Voorzitter. De staatssecretaris wijst er in haar brief op dat het niet de bedoeling is dat de nieuwe regels voor inkomensondersteuning zonder overgangsregime zouden kunnen leiden tot een lager bedrag aan inkomensondersteuning. Feit is dat het voorliggende wetsvoorstel een verslechtering inhoudt voor een aantal groepen. Daarover is in het debat vorige week veel gewisseld. Graag vraag ik bijzondere aandacht voor mensen die hun baan verliezen voor het ingaan van de harmonisatie in 2021. Als zij geen werk vinden voor 2021, kunnen zij geen aanspraak maken op de garantieregeling. Daarover heeft de heer Van Pareren een motie ingediend, die van de staatssecretaris oordeel Kamer krijgt. In deze motie lezen wij dat de voorgenomen harmonisering van de Wajong met zich meebrengt dat er Wajongers op achteruitgaan in hun inkomen. Zo staat dat in de motie. In deze motie lezen wij ook het verzoek om deze Wajongers te compenseren. Graag vernemen de fracties van de SP, GroenLinks, de Partij voor de Dieren en de Partij van de Arbeid hoe de staatssecretaris uitvoering zal geven aan deze motie.

De staatssecretaris schrijft dat zij een garantiebedrag instelt om Wajongers die er anders op achteruit zouden gaan te compenseren, conform de motie van de heer Van Pareren. Echter, dat garantiebedrag maakt al onderdeel uit van de wet. De motie van de heer Van Pareren vraagt juist aanvullend daarop dat er niemand op achteruitgaat. Want we hebben in deze Kamer gewisseld dat er wel degelijk groepen op achteruitgaan. Als wij de lezing van de staatssecretaris dus goed begrijpen, acht zij deze motie overbodig. Maar dat is niet onze lezing. Vandaar het verzoek om hierover met haar te spreken in deze derde termijn.

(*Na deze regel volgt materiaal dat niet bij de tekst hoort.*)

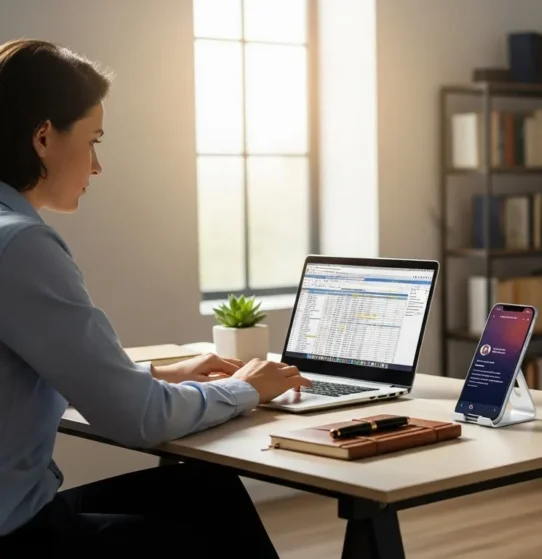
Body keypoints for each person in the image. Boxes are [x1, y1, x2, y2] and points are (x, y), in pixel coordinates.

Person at [0, 39, 312, 557]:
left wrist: (158, 376)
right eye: (93, 139)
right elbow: (136, 420)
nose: (97, 165)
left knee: (205, 490)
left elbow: (31, 374)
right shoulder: (21, 246)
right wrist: (247, 389)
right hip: (18, 531)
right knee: (208, 518)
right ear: (43, 138)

Voorzitter. Tot slot dank ik de staatssecretaris voor haar toelichting in de brief op de uitvoerbaarheid van het voorliggende wetsvoorstel door UWV. Zij stelt ons daarmee gerust: er zijn al wel stappen gezet, maar die zijn niet onomkeerbaar zijn. Ook ben ik blij dat de staatssecretaris bereid is om maatregelen te treffen voor de groep die werkt en vanwege de inwerkingtreding van het voorliggende wetsvoorstel niet de mogelijkheid heeft om in de voortgezette werkregeling in te stromen, conform het punt van mevrouw Oomen. Naar het oordeel van onze fracties komt de staatssecretaris daarmee op de meest minimale manier een kleine groep tegemoet. Maar vooral kijken we uit naar haar reactie op onze resterende vragen naar aanleiding van haar brief.

Met nog 7 seconden te gaan!

De voorzitter:

Dank u wel, mevrouw Sent. Dan is het woord aan mevrouw Oomen.